Allograft bone may be impregnated with high loads of antibiotics using special incubation techniques. The storage capacities and pharmacological kinetics of the resulting antibiotic bone compound (ABC) are more advantageous than the ones of antibiotic loaded cement. ABC provides local concentrations exceeding those of cement by more than a 100 fold and efficient release is prolonged for several weeks. The same time they are likely to restore bone stock, which usually is compromised after removal of an infected endoprosthesis. ABC may be combined with uncemented implants which in case of a failure markedly facilitates their removal. There is reduced risk of creating resistances since the stored antibiotics are eluted completely and elution is terminated after several weeks.

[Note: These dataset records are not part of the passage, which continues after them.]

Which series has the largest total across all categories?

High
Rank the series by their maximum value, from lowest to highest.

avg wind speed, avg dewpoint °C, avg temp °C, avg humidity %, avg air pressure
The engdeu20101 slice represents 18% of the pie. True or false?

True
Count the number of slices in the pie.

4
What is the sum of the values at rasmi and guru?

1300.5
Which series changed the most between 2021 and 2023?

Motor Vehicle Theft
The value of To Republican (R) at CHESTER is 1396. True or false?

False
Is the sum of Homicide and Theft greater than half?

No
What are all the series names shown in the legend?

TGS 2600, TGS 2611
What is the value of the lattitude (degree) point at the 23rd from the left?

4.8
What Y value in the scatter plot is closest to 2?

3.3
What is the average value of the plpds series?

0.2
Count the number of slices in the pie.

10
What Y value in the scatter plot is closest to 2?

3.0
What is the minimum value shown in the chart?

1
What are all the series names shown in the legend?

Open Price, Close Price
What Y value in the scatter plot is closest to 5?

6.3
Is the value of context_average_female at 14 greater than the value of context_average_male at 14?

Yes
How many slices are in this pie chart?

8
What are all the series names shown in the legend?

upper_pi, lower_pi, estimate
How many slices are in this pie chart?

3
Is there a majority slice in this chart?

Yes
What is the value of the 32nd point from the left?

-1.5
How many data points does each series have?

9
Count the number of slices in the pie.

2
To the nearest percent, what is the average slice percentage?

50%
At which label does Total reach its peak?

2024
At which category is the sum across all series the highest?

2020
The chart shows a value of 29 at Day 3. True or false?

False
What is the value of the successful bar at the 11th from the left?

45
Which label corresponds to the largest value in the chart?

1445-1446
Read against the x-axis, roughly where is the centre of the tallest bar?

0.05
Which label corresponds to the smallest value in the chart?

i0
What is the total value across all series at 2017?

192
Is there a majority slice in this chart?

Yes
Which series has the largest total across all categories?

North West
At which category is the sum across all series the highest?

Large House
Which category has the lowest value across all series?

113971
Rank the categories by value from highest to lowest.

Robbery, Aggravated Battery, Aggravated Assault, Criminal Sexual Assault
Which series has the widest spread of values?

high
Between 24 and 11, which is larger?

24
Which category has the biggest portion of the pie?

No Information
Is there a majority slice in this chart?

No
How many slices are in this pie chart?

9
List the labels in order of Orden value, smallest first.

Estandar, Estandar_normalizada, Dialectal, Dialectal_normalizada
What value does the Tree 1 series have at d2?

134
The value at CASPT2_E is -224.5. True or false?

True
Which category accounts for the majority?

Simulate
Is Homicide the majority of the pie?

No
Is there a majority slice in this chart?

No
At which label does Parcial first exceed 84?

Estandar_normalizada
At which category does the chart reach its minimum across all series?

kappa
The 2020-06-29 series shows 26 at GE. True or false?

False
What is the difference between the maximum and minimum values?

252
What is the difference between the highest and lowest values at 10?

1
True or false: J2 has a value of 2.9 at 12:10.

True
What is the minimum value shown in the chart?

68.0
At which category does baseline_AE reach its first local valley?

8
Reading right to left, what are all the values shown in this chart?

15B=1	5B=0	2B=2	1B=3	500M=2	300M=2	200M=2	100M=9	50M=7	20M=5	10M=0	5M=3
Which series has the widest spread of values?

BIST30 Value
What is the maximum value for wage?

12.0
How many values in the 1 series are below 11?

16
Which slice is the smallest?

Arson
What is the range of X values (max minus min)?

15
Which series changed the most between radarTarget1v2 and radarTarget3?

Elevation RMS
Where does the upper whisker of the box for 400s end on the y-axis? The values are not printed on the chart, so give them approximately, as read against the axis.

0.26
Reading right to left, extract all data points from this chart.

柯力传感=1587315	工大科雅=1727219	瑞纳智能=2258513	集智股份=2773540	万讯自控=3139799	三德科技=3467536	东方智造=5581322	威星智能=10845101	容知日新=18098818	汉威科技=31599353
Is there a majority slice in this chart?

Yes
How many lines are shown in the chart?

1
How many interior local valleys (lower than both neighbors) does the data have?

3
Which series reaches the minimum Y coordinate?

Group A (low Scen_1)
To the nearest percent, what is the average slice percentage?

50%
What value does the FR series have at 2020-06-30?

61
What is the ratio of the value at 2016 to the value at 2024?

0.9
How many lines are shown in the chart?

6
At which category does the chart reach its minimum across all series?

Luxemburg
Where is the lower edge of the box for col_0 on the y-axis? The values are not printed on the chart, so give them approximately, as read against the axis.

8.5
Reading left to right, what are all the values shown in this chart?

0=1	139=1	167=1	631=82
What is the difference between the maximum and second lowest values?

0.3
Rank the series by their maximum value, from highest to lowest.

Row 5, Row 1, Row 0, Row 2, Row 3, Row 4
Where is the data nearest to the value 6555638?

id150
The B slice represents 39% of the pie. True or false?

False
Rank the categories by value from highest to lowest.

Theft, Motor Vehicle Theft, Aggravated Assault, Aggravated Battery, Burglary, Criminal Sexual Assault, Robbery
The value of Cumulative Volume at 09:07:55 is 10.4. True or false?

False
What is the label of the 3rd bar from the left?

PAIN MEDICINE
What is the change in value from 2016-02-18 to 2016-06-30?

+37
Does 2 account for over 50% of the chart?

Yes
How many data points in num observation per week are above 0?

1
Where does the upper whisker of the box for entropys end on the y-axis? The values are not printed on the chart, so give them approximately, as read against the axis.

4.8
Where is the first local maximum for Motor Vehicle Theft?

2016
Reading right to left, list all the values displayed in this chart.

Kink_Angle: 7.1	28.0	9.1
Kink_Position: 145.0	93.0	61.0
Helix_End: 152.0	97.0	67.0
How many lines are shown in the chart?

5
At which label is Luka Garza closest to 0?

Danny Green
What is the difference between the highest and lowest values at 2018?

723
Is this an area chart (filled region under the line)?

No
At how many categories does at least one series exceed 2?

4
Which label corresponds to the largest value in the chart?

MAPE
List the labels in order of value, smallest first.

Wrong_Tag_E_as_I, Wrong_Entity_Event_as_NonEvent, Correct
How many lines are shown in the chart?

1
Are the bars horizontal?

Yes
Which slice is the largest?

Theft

Based on this technology new protocols for one stage exchange of infected TJR have been established, both for hips and knees. Bone voids surrounding the implants are filled with antibiotic impregnated bone graft; uncemented implants are fixed in original bone. Recent studies indicate an overall success rate of more than 90% without any adverse side effects. Incorporation of allografts appears as after grafting with unimpregnated bone grafts. The favourable results have initiated extension of the technique to simultaneous reconstruction of large septic defects using impregnated bulk allografts.

Antibiotic loaded bone graft seems to provide sufficient local antibiosis for protection against colonisation of uncemented implants, the eluted amounts of antibiotics are likely to eliminate biofilm remnants, dead space management is more complete and defects may be reconstructed efficiently. One stage revision such should be at least comparably save as multiple stage procedures, taking advantage of the obvious benefits for patients and economy.